Only a couple of months ago, Europe was on a trajectory to have coronavirus under control. Authorities breathed a sigh of relief, lockdown rules were relaxed, people travelled to their favourite summer holiday spots – and the number of coronavirus infections skyrocketed.
In Spain, troops have been deployed to enforce a tough new coronavirus lockdown in parts of Madrid. In England pubs, bars, restaurants and other hospitality venues must now close at 10pm as the coronavirus alert is raised to its second-highest level. Travellers returning to the UK from a holiday in France or Spain must self-quarantine for two weeks. Munich's Oktoberfest, the world's biggest beer festival, has been canned this year.
Looking at what Europe has done right and wrong could help shape our own behaviour as summer approaches.
At the beginning of September, Spain became the first European country to record more than half a million coronavirus cases. With infection rates higher than France, the UK and every other European country, coronavirus tests have indicated positive for almost one in 10 of those tested.
Government officials have pointed the finger at the country's youth who have been partying, socialising, celebrating with friends and families and disregarding rules around social distancing. Infections spread in the home are believed to be responsible for around 50 percent of cases.
Spain has responded by leaving much of the fine detail regarding guidance to regional jurisdictions.
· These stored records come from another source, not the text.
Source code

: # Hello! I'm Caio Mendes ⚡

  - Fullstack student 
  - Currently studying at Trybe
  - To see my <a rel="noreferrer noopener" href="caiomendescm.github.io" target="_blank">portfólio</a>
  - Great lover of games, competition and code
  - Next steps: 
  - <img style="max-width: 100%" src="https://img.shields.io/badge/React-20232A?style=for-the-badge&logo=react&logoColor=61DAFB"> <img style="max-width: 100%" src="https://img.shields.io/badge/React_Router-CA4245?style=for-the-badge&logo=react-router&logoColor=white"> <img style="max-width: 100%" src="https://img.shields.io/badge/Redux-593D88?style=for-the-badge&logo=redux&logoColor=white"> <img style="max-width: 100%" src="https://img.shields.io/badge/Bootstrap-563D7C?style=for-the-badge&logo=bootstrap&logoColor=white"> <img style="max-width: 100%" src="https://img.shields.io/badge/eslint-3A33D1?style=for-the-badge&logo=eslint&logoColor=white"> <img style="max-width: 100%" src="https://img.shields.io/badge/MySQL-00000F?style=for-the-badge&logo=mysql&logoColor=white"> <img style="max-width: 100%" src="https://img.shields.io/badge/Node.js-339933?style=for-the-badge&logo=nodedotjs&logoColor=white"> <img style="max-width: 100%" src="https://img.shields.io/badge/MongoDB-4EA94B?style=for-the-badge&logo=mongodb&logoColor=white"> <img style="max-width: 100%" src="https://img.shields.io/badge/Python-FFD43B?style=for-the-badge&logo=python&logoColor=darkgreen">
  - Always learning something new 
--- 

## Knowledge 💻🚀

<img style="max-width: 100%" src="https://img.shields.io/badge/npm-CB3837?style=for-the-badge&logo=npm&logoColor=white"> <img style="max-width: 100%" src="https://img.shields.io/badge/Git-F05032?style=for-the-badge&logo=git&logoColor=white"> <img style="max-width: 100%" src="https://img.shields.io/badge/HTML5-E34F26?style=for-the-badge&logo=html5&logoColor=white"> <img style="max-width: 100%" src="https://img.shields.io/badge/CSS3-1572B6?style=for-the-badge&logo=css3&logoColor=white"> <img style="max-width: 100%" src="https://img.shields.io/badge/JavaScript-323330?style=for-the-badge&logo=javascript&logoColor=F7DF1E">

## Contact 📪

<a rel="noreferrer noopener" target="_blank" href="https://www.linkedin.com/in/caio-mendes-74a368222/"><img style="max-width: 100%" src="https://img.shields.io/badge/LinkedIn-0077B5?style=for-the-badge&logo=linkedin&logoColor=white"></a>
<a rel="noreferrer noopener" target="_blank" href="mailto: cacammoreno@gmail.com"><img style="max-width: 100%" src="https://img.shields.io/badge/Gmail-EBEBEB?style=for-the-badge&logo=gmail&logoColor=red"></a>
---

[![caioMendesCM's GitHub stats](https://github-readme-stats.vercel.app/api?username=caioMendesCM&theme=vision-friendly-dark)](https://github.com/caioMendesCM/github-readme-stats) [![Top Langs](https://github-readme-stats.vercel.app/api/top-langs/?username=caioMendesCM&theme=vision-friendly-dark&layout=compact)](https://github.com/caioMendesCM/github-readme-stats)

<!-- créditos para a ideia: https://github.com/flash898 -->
Track and trace procedures are neither uniform nor rigorous and when someone tests positive, authorities have difficulty tracing their contacts.
The leisure time and conviviality that come with summer holidays are the time when people are most likely to intermingle and ignore social distancing. Effective contact tracing, a single set of coronavirus protocols that apply to a whole country, effective communication and a road map that gives the population a clear picture of what lies ahead are vital.
Italy, the first European country to be hit hard by the pandemic, has had relative success compared to its neighbours. According to Italy's health experts, this is due to the country's rigorous lockdown, imposed earlier and for longer than in France and Spain. Italy only relaxed its tight restrictions just over a week ago.
If Kiwis don’t want to follow in the footsteps of countries in Europe that are having to re-implement strict lockdowns in the face of surging infection rates, we need to heed the tough lessons they have learned, hopefully then we can enjoy a sweet (if socially distanced) summer.